» **Instructions for the task**
Should any entry hold a picture, omit that picture and copy the rest of the entry exactly.

» **Rendered page images**

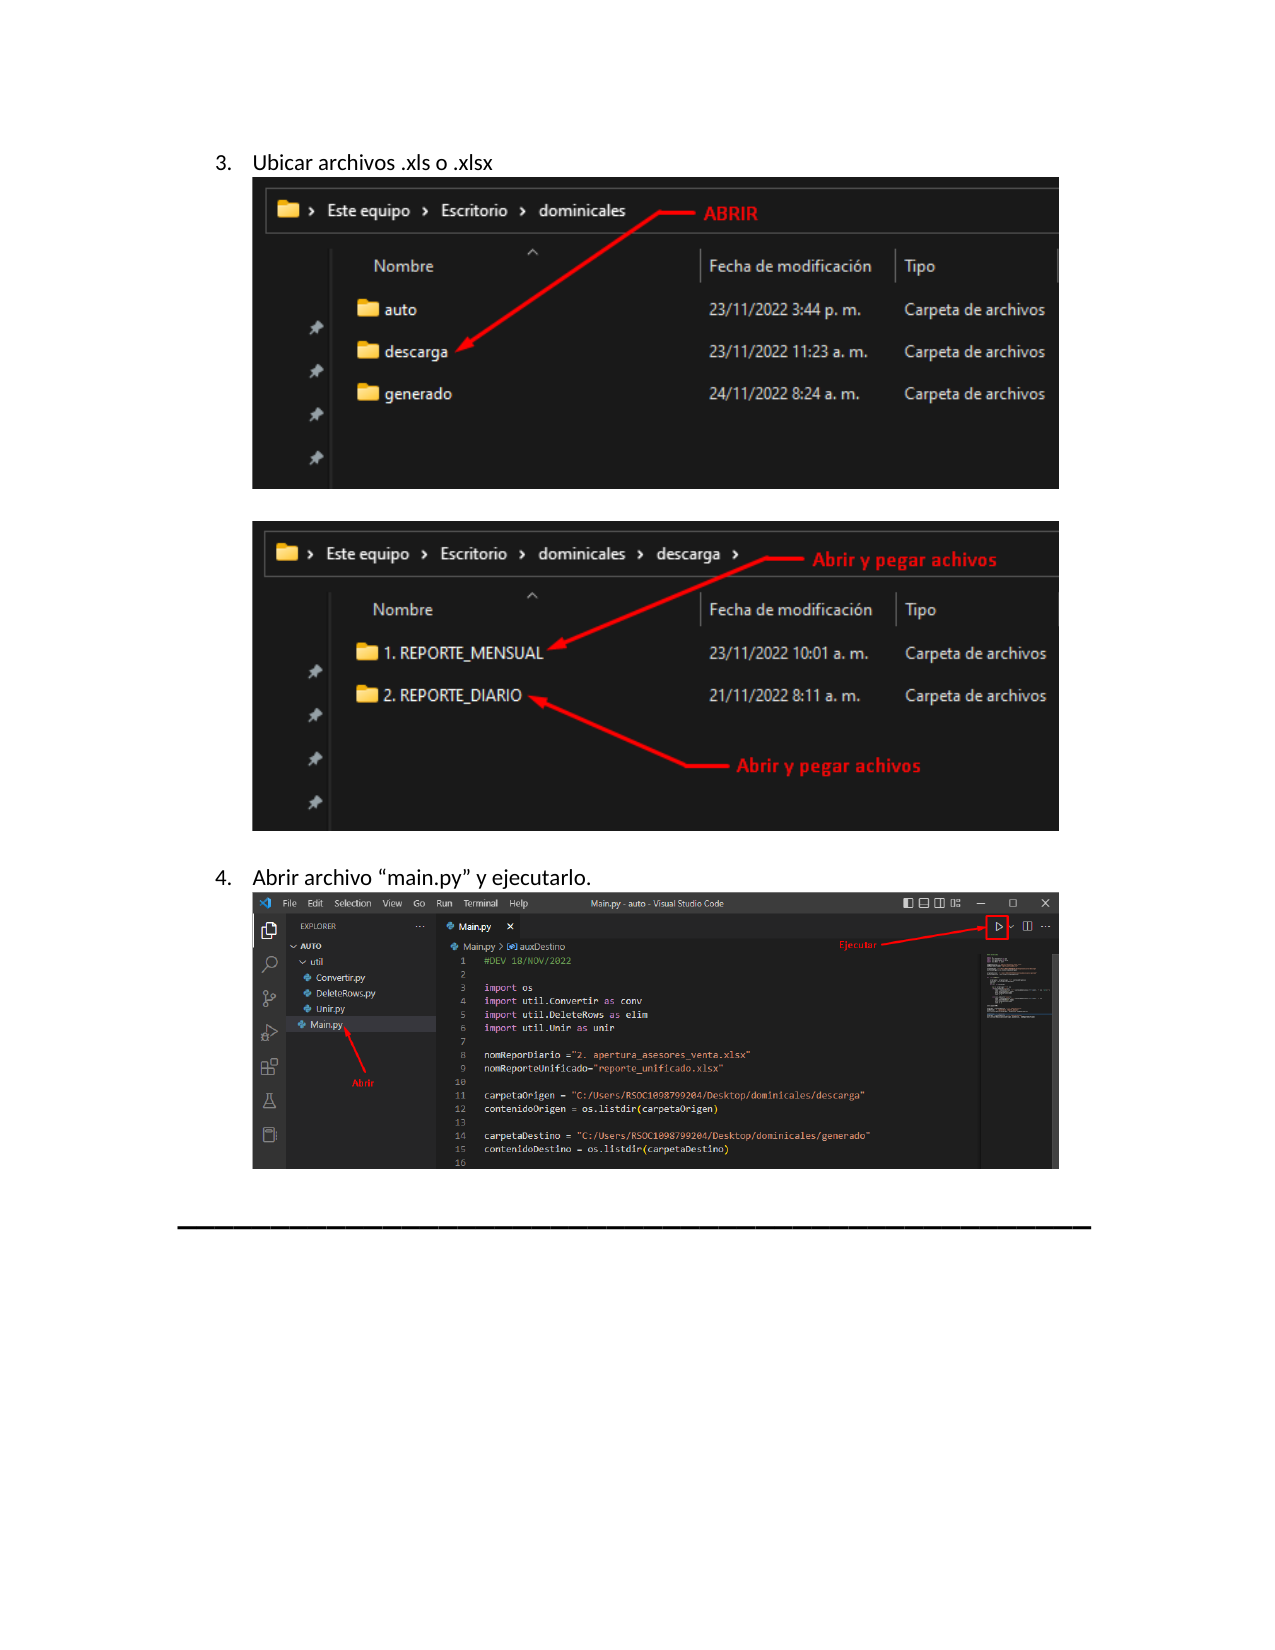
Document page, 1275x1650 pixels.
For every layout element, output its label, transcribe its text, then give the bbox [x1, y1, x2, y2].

picture [252, 892, 1059, 1169]
text _________________________________________________ [177, 1188, 1098, 1233]
list Abrir archivo “main.py” y ejecutarlo. [215, 863, 1098, 891]
picture [252, 521, 1059, 831]
list Ubicar archivos .xls o .xlsx [215, 148, 1098, 176]
picture [252, 177, 1059, 489]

» **Written reply**
Document page, 1275x1650 pixels.
For every layout element, output its label, transcribe its text, then give the bbox [x1, y1, x2, y2].

picture [252, 892, 1059, 1169]
text _________________________________________________ [177, 1188, 1098, 1233]
list Abrir archivo “main.py” y ejecutarlo. [215, 863, 1098, 891]
picture [252, 521, 1059, 831]
list Ubicar archivos .xls o .xlsx [215, 148, 1098, 176]
picture [252, 177, 1059, 489]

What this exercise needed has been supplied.